This question was on my test and the answer was 3,272,500.
A tank is in the shape of a right circular cone of altitude 25 feet and base radius 20 feet with its vertex at the ground. (Think of an ice cream cone with its point facing down.) The tank is externally braced to prevent its falling over. If the tank is full of a fluid which weighs 50 pounds per cubic foot, find the work done, in foot pounds, correct to the nearest hundred footpounds, in pumping all of the fluid out of the top of the tank.
I know that the Volume of a cone= 1/3(pie)r^2h
I tried working the problem in the same manner as the spherical cylinder in the book except I used 1/3(pie) as opposed to just pie. I think the problem is my calculations of the radius being incorrect. The definite integral I came up with was
25
Int (1/3)(50)(pie)x(40-x)^2
0
as my r^2 of the ith interval was (40ci -ci^2)
Again help is greatly appreciated.
2006-06-22 06:28:33 · 3 answers · asked by Anonymous in Science & Mathematics ➔ Mathematics
Okay the first answer worked but I don't know how he got the 20000. I multiplied radius of 20^2 times the height of 25 and I get 10000. What did I miss.

- Exercise tasks:
(a) Answer these questions using the thread about pumping fluid from a cone-shaped tank:
(i) What answer to the test question does the poster report?
(ii) How many pounds does one cubic foot of the fluid weigh?
(iii) What result does the poster get from multiplying 20^2 by 25?
(b) Pick up the thread about pumping fluid from a cone-shaped tank and continue it after its last line.

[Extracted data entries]
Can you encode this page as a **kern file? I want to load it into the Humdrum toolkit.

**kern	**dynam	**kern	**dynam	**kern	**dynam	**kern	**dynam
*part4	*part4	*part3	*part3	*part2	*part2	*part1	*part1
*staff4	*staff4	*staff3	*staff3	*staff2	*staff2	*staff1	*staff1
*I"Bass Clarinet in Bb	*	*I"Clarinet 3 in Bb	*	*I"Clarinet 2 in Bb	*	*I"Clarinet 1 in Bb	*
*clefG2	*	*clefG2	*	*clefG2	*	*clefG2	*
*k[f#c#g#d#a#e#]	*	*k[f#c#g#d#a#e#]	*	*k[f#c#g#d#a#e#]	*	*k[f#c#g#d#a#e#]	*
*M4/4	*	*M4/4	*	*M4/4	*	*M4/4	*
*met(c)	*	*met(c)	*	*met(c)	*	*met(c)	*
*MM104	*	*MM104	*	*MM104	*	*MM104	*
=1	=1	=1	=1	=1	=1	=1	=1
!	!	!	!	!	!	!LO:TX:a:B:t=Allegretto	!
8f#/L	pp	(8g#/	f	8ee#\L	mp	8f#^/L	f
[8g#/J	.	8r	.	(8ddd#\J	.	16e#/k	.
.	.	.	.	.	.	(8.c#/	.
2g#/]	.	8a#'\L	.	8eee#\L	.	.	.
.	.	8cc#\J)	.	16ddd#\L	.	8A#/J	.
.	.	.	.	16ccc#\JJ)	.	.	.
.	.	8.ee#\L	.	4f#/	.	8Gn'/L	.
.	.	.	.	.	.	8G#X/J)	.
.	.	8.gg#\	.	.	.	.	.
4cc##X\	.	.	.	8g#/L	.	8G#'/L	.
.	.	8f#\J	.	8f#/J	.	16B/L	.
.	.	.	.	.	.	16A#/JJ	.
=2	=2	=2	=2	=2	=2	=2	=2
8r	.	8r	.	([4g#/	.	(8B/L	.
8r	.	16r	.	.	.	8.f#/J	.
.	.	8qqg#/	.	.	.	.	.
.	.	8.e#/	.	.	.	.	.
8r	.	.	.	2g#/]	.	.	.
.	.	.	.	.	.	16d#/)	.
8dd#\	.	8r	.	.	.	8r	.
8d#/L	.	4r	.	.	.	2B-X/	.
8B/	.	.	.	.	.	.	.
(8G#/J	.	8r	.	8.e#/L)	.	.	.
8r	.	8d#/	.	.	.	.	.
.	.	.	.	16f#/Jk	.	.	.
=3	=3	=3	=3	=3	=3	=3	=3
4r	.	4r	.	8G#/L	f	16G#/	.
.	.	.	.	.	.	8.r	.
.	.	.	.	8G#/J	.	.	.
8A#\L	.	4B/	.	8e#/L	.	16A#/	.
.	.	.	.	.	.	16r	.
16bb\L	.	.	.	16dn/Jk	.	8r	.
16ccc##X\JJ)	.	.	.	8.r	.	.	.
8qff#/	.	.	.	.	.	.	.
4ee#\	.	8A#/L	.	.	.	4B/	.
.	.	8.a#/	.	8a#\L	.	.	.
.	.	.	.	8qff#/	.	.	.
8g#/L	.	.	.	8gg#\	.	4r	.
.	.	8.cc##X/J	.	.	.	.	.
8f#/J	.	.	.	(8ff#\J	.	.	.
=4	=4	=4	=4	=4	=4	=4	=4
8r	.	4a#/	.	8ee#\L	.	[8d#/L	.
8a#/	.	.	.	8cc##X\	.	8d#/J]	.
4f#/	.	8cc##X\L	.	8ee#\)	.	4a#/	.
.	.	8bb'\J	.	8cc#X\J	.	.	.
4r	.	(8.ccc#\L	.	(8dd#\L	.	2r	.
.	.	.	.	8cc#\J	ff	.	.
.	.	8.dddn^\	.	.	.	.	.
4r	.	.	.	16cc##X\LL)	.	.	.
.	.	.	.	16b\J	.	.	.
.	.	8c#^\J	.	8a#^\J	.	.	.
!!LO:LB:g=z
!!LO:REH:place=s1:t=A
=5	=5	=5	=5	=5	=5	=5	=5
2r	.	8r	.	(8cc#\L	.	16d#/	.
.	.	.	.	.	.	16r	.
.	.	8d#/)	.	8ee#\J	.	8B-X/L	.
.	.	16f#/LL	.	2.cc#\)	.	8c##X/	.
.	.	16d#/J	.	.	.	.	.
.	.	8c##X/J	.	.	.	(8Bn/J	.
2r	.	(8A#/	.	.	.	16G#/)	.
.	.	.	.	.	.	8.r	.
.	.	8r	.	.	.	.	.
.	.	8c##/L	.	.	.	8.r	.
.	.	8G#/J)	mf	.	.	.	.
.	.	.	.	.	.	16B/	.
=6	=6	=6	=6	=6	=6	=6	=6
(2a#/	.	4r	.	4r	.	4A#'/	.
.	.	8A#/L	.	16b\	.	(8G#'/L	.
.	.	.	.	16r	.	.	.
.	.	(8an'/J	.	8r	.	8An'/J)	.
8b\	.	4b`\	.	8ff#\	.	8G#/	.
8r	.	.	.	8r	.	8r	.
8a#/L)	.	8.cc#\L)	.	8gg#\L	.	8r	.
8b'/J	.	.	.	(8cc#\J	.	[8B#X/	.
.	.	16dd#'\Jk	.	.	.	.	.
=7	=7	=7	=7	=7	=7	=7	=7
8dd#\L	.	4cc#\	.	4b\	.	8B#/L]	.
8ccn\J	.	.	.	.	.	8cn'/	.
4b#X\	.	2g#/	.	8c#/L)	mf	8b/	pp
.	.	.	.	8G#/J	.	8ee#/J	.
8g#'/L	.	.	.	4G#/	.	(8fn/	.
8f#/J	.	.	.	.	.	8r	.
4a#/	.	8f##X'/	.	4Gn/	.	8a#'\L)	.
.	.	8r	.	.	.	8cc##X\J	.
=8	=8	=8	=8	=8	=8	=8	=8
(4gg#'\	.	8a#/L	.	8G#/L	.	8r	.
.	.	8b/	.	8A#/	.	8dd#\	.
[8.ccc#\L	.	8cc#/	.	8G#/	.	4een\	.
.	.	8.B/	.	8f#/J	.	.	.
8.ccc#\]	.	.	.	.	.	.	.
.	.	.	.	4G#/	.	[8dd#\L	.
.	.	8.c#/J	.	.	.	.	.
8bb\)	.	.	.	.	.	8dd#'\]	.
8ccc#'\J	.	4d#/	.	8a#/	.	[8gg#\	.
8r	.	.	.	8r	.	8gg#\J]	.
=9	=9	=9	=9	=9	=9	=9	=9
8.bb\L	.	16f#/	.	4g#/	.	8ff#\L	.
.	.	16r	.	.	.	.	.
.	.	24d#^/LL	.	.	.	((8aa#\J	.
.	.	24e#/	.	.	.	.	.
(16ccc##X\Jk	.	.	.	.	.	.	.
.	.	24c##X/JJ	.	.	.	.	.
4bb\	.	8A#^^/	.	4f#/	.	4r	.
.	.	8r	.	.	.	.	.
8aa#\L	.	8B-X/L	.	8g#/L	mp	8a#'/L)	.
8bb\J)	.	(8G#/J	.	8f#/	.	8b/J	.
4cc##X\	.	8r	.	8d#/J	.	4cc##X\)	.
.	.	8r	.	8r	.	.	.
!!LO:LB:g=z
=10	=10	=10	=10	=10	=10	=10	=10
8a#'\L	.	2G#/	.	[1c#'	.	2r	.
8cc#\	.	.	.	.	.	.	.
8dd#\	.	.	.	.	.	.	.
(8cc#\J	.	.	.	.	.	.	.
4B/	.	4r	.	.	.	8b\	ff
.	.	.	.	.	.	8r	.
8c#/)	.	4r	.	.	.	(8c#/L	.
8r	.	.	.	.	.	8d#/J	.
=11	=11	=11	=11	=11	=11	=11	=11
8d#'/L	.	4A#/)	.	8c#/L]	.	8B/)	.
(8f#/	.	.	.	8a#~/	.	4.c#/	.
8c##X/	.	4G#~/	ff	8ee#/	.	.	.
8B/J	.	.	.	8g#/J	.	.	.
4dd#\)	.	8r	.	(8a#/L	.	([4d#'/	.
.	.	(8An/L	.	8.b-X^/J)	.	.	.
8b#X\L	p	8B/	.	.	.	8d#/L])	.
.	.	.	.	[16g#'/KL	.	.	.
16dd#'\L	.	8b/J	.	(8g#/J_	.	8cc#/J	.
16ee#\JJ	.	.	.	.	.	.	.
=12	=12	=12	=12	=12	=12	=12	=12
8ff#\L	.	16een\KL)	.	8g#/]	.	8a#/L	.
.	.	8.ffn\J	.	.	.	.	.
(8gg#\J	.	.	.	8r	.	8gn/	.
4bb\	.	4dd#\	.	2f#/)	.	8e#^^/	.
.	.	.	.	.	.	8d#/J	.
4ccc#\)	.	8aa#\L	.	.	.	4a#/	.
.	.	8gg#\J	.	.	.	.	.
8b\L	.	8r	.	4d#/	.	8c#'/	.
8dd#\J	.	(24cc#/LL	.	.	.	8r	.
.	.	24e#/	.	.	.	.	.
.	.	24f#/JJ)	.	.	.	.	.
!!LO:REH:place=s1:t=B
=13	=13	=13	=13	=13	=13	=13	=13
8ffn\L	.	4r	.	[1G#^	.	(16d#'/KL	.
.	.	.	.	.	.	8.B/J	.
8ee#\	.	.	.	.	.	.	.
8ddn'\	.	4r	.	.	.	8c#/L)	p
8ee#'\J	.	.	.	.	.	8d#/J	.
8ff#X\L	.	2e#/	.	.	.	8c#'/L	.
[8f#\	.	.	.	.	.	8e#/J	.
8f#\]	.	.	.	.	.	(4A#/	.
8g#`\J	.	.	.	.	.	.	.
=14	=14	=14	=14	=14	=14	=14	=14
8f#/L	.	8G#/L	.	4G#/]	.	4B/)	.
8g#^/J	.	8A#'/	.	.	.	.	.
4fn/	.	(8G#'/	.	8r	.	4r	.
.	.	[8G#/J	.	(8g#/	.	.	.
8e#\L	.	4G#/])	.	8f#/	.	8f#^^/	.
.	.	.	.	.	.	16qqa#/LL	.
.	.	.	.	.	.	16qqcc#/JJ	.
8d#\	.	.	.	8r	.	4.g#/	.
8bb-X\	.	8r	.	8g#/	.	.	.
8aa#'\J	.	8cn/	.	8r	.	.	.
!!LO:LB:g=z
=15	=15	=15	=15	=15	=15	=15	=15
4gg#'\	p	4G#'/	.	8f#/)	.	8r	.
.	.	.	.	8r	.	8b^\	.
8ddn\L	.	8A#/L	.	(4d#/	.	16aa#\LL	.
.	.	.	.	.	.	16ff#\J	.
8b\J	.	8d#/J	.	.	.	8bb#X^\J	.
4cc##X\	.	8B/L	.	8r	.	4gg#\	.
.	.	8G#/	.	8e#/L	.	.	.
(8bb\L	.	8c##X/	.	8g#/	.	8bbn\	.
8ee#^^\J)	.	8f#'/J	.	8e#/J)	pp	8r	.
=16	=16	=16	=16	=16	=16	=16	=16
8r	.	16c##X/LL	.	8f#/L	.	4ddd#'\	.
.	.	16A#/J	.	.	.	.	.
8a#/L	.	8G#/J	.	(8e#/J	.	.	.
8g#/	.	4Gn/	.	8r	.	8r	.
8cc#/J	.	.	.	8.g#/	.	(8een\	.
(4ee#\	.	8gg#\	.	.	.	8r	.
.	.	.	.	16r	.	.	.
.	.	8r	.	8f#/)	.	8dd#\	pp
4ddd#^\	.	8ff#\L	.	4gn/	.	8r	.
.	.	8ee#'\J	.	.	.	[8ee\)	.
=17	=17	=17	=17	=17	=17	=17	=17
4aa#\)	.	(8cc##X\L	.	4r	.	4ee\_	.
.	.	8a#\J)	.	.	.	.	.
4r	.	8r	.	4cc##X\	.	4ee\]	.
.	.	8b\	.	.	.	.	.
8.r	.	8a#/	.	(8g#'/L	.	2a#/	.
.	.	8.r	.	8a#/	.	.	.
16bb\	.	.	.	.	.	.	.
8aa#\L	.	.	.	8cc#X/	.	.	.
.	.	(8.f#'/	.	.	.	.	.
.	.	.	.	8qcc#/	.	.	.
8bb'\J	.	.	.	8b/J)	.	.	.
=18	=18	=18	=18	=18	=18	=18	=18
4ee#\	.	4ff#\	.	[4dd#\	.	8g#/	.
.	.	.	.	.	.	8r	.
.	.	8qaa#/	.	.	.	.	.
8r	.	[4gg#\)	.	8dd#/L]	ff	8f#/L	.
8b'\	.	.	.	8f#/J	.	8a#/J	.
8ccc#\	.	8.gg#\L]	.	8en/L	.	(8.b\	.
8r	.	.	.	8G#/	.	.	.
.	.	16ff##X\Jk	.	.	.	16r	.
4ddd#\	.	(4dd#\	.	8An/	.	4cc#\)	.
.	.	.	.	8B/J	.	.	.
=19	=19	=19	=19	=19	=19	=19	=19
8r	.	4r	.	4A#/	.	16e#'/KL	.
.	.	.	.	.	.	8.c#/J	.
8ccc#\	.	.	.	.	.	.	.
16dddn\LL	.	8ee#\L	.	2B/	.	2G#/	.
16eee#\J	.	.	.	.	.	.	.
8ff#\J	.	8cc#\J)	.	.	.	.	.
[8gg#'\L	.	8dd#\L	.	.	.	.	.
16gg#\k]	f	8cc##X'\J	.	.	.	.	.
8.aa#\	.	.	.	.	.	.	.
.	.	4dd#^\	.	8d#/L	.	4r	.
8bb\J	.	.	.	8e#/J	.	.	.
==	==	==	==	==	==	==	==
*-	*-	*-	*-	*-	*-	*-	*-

- Set of answers:
(a)
(i) 3,272,500
(ii) 50 pounds
(iii) 10000

(b)
2006-06-22 10:31:52 · update #1
First, you need the volume. The formula yields: V = pi rh/3 = 20000pi/3 cubic feet. Since it weighs 50 pounds per cubic foot, the ratio 50 lbs/ft.^3 = 1. So multiplying this to our volume equation, V = 20000pi/3 ft.^3 = 20000pi/3 ft.^3 * 50lbs/ft.^3 = 100000pi/3 lbs. The work function is (25-x)100000pi/3 = W(x). Integrate this result from x=0 to x=25, and you get the answer.
2006-06-22 06:34:19 · answer #1 · answered by vishalarul 2 · 0⤊ 0⤋
dW=dF p (where dF is the change in Force and p is the distance)
Force is equal to the amount of mass times gravity. With a uniform density, the mass is proportional to the volume. What you have is an increasing amount of mass as you move up the cone. The rate of change in the Force is proportional to the RATE OF CHANGE in the volume. In other words, you need dV instead V.
dV = PI r^2 dh
The radius is 4/5 the height, so you can rewrite your equation as:
dV = PI (4/5 h)^2 dh = PI 16/25 h^2 dh
The change in Force, dF, is equal to 50 lb/ft^3 * dV
dF=50*dV
The distance moved (p) will be equal to 25-h (where h is whatever height you happen to be at)
You start with: dW = dF p and substitute:
dW= 50* (16/25 PI h^2) (25-h) dh
The rest is just some simple algebra and integration.
You should eventually get W = 8/3 PI 25^4 , which does equal about 3272492
2006-06-22 07:43:52 · answer #2 · answered by Bob G 6 · 0⤊ 0⤋
Divide the Cone into thin cylindersstacked one on top of each other.
Now, let the height of a cylinder be dx, derive its radius in terms of x and the angle of the cone.
Use the formula for work
dW= PdV
where dV is the volume of the cylinder.
Integrate it from 0 to h, (height of cone)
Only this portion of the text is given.